**Problem requirements**
Please repeat the lines below exactly. Begin with the line containing "output reg y;" and go on through the line containing "1'b1: y = a1;".

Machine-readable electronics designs

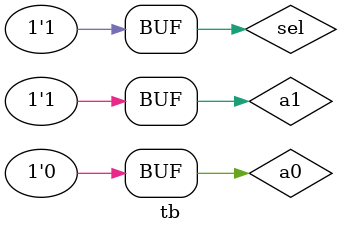
<source format=v>

module mux2to1(a0,a1,sel,y);
  // Input ports: Two data inputs and one select signal
  input wire a0;              // First data input (selected when sel=0)
  input wire a1;              // Second data input (selected when sel=1)
  input wire sel;             // Select signal (1-bit control)
  
  // Output port: Selected data
  output reg y;               // Output: Selected data from a0 or a1
  
  // Combinational logic: Selects input based on select signal
  always@(*)                  // Executes whenever any input changes
    begin
      case(sel)               // Check select signal value
        1'b0: y = a0;         // When sel=0, output = a0
        1'b1: y = a1;         // When sel=1, output = a1
        // Default case not needed for 1-bit select
      endcase
    end
endmodule     


///TEST BENCH:-
module tb;
  reg a0,a1;
  reg sel;
  wire y;
  mux2to1 dut(.a0(a0),.a1(a1),.sel(sel),.y(y));
  initial
    begin
      $monitor($time,"a0=%0b,a1=%0b,sel=%0b,y=%0b",a0,a1,sel,y);
      #10   sel=1'b0;
      a0=1'b1;
      a1=1'b0;
      
      #10   sel=1'b1;
      a0=1'b0;
      a1=1'b1;
    end
  initial
    begin
  $dumpfile("dump.vcd");
  $dumpvars(1);
  end
endmodule

</source>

**Output**
  output reg y;               // Output: Selected data from a0 or a1
  
  // Combinational logic: Selects input based on select signal
  always@(*)                  // Executes whenever any input changes
    begin
      case(sel)               // Check select signal value
        1'b0: y = a0;         // When sel=0, output = a0
        1'b1: y = a1;         // When sel=1, output = a1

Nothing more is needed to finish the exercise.